Tuesday, May 15, 2012
Only a democrat could get away with saying "Ignorance is forgivable. Pride in ignorance never is." These are the words of a supporter of civil unions in Colorado, one of many thousands, who are desperate to overturn the ban on homosexual marriage we managed to pass in 2006. Or rather, the definition of marriage as being between a man and a woman.
I understand that homosexual couples are often devoted to each other. I have a lesbian aunt and I love her, dearly. She's been with her partner for somewhere around 15 years now and to me June is a part of our family. But in all good conscience I cannot support civil unions or homosexual marriage. I just, I can't do it. And what's worse is when I'm called ignorant because I refuse to support civil unions because of personal and religious reasons. What happened to freedom of religion? I'm allowed to let my faith determine my politics. That is how I approach my life and whenever that right of mine is threatened by words such as those of Wiley Sherer, it makes me pause in concern.

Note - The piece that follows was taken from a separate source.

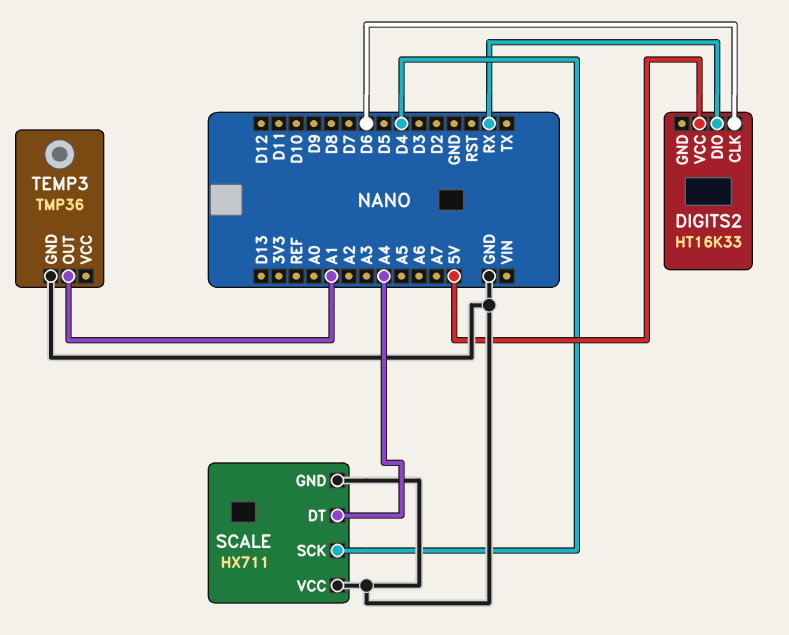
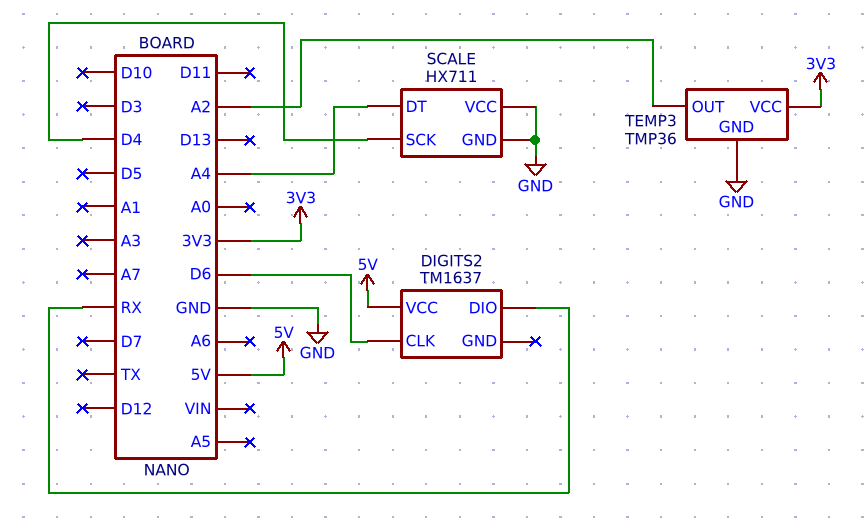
DIGITS2: HT16K33 -> TM1637
TEMP3 pin OUT: A1 -> A2
TEMP3 pin VCC: none -> 3V3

They're allowed to fight for civil unions. Just as I am allowed to say that civil unions are unconstitutional because of the beliefs of our founding fathers and the documents on which this nation was founded. It's not a political debate if one side says "I'm right and you're pridefully arrogant" so the other has no say at all.
Doesn't the hate wear you down? Doesn't it tear at your soul? I've reached the point in my life where I can't bring myself to hate democrats anymore. I always will disagree with their liberal policies that focuses more on government and less on the people. I won't agree with them on numerous policies, such as this civil union argument. I'm happy Colorado voted down civil unions. I'm happy the GOP stood up to defend marriage as God intended. What I'm not happy about is the back-biting and the hate. I sometimes see it from my political side but more often then not it's from the liberals. And I can't stand knowing that an entire society of people despise my very act of breathing just because I'm on the other side of the fence. When it did become "My way or the highway?"
I can see both sides of the argument because of my aunt. I really can. But in the end I have to make a decision based solely on what Scripture teaches, no matter how much it might hurt somebody else, and no matter how much they might hate me for it. I'm not the one hating here. I'm just the one being made to feel like I'm a bigot because I can't go along with the crowd. How's that for land of the free and home of the brave?